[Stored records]
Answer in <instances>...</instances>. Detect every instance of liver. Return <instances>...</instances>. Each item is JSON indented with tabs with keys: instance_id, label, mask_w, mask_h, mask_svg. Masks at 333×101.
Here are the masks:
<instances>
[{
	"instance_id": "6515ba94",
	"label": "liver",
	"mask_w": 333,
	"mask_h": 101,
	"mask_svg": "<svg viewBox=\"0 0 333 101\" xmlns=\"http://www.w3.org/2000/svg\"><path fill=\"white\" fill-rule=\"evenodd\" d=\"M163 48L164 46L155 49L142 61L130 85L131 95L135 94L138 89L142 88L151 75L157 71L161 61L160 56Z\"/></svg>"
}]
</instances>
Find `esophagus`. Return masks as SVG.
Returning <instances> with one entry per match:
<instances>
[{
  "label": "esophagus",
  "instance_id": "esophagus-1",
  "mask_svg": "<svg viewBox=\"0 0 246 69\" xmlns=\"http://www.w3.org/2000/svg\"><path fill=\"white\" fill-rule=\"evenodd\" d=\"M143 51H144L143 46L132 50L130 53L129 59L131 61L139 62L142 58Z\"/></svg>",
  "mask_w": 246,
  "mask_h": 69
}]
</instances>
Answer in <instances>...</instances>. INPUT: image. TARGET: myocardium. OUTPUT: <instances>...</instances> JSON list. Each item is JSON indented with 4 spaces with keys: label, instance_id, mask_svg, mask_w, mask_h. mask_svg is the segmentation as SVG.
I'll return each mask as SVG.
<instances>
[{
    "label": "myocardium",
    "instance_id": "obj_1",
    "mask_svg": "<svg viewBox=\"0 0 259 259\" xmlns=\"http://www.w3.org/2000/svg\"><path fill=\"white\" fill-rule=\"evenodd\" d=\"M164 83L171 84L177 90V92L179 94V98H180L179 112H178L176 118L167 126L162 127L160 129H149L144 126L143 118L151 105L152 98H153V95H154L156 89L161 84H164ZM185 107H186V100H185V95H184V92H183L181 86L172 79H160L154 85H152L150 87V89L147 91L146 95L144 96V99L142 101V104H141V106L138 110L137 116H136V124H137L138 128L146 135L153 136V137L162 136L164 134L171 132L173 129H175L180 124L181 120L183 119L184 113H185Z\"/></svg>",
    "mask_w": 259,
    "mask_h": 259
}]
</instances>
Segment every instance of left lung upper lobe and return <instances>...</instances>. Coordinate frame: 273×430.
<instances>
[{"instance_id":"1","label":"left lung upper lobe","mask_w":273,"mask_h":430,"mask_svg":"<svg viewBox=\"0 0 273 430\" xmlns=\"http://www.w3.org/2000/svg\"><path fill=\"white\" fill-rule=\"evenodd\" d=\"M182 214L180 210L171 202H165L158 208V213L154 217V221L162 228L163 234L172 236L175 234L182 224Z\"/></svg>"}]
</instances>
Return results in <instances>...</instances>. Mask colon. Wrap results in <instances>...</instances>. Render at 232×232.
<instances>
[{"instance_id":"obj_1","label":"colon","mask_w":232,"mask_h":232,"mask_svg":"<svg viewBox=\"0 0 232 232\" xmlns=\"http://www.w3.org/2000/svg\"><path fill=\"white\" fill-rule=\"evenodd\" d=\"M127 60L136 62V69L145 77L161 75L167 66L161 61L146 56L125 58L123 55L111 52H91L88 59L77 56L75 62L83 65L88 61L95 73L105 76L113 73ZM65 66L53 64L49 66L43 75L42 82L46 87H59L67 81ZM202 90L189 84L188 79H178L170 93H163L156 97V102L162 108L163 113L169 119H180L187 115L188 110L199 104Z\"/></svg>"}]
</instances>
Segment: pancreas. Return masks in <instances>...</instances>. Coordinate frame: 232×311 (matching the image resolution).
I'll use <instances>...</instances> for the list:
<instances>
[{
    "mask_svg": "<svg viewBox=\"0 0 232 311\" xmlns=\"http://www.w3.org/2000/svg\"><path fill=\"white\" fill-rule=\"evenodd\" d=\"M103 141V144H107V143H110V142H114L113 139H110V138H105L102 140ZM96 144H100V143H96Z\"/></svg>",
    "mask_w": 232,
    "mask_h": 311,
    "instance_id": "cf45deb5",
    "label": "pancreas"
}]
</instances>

#### [Given request]
How many lines in the items above contain the string "colon"? Give only the number.

#### [Answer to the task]
2